Source records:
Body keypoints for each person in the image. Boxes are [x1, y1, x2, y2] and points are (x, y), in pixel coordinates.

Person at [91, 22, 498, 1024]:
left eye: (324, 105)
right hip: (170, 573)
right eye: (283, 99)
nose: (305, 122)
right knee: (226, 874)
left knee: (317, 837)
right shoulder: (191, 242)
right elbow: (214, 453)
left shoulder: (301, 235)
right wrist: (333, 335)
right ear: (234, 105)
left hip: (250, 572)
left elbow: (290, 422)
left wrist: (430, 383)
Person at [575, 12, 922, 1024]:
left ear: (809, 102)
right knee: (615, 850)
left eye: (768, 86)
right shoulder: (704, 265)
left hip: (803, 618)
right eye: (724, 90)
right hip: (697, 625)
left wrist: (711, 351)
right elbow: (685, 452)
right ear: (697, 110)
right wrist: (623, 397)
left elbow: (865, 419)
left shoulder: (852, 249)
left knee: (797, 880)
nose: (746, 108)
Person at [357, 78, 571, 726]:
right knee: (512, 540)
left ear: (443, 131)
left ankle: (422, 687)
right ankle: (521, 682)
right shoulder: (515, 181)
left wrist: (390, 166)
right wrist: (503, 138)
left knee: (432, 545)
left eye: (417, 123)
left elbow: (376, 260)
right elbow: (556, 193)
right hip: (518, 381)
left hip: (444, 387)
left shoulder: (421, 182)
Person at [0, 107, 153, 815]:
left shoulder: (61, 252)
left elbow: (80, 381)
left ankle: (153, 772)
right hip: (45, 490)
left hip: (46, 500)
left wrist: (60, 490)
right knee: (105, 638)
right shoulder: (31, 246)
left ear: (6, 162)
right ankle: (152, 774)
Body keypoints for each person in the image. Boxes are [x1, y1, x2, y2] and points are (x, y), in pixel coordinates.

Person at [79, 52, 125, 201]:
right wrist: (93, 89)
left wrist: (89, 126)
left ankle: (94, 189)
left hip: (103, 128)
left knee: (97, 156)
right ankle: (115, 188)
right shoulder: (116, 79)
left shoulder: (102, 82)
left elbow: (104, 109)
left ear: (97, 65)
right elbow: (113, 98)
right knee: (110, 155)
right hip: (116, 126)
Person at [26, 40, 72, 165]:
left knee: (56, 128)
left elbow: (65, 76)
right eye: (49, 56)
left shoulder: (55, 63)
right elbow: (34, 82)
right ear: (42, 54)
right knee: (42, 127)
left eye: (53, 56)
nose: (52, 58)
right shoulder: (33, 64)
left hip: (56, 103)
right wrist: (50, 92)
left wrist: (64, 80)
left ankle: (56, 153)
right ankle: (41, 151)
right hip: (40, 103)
...
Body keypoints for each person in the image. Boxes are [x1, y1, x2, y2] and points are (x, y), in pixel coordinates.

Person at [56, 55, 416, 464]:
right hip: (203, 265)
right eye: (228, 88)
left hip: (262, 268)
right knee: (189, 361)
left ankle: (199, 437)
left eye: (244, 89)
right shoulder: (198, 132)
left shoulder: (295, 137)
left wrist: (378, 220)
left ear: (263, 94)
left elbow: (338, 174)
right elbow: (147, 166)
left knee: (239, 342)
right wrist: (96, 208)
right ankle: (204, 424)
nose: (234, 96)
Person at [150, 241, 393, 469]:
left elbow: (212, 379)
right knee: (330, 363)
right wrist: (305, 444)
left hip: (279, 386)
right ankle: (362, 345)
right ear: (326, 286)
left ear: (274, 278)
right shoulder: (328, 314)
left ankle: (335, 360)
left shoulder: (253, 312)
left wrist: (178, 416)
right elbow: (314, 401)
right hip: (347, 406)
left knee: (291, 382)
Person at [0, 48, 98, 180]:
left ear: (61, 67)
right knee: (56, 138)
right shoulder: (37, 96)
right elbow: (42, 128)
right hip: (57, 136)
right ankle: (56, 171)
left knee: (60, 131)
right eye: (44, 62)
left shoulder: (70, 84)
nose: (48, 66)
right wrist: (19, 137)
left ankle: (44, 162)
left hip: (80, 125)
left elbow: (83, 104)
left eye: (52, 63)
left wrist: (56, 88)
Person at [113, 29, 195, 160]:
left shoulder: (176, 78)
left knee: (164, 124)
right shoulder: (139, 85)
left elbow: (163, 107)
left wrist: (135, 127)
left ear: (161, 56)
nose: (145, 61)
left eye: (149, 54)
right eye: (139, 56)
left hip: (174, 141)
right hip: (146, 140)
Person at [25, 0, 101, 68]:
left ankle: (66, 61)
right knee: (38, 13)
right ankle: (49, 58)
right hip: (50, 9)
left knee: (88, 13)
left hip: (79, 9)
--
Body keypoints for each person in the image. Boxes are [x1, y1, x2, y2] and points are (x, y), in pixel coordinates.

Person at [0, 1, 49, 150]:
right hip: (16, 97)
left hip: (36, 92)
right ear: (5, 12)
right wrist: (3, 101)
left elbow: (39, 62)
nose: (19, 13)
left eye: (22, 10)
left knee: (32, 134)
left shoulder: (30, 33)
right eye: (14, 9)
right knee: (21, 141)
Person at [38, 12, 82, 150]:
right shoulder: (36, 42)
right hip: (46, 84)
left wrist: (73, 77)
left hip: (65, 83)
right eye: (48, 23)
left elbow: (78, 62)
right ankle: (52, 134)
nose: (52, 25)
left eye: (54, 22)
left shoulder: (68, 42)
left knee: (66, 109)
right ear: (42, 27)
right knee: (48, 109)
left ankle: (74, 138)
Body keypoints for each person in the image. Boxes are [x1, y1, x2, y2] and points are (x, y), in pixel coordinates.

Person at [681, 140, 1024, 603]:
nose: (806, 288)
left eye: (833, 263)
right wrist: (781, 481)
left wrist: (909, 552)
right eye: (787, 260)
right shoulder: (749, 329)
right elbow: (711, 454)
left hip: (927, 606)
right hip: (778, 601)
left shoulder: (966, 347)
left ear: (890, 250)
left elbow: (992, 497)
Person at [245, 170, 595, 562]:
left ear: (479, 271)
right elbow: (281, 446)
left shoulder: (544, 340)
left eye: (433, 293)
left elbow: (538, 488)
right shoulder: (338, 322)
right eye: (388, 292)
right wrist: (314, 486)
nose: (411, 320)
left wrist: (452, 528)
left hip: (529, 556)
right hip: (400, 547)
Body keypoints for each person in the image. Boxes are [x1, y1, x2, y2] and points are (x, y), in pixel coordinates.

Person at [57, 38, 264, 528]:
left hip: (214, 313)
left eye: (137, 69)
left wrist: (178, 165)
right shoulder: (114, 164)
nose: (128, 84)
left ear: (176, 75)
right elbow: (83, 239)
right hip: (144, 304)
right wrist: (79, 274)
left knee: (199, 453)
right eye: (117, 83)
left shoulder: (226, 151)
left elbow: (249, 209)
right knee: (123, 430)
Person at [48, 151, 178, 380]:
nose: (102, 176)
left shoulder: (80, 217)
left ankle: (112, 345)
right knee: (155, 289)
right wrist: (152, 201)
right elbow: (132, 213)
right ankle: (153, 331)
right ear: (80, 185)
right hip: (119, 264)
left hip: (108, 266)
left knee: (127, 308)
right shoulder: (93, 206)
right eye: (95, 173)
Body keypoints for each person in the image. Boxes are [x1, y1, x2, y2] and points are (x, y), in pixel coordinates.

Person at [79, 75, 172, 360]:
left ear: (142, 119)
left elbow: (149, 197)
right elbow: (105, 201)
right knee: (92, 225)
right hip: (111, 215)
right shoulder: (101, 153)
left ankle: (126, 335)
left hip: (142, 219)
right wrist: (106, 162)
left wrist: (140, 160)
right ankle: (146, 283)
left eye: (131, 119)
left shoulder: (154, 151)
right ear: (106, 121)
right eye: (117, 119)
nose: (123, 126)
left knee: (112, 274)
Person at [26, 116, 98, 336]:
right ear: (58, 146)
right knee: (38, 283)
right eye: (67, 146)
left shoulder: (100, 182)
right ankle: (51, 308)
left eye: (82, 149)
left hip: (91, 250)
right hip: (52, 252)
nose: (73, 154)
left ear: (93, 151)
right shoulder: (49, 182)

Work instruction
For this exercise, repeat exactly the lines of the data above from the one with "left wrist: (89, 126)" down to the one with "right wrist: (50, 92)", both end lines included.

Solution
left wrist: (89, 126)
left ankle: (94, 189)
left hip: (103, 128)
left knee: (97, 156)
right ankle: (115, 188)
right shoulder: (116, 79)
left shoulder: (102, 82)
left elbow: (104, 109)
left ear: (97, 65)
right elbow: (113, 98)
right knee: (110, 155)
right hip: (116, 126)
Person at [26, 40, 72, 165]:
left knee: (56, 128)
left elbow: (65, 76)
right eye: (49, 56)
left shoulder: (55, 63)
right elbow: (34, 82)
right ear: (42, 54)
right knee: (42, 127)
left eye: (53, 56)
nose: (52, 58)
right shoulder: (33, 64)
left hip: (56, 103)
right wrist: (50, 92)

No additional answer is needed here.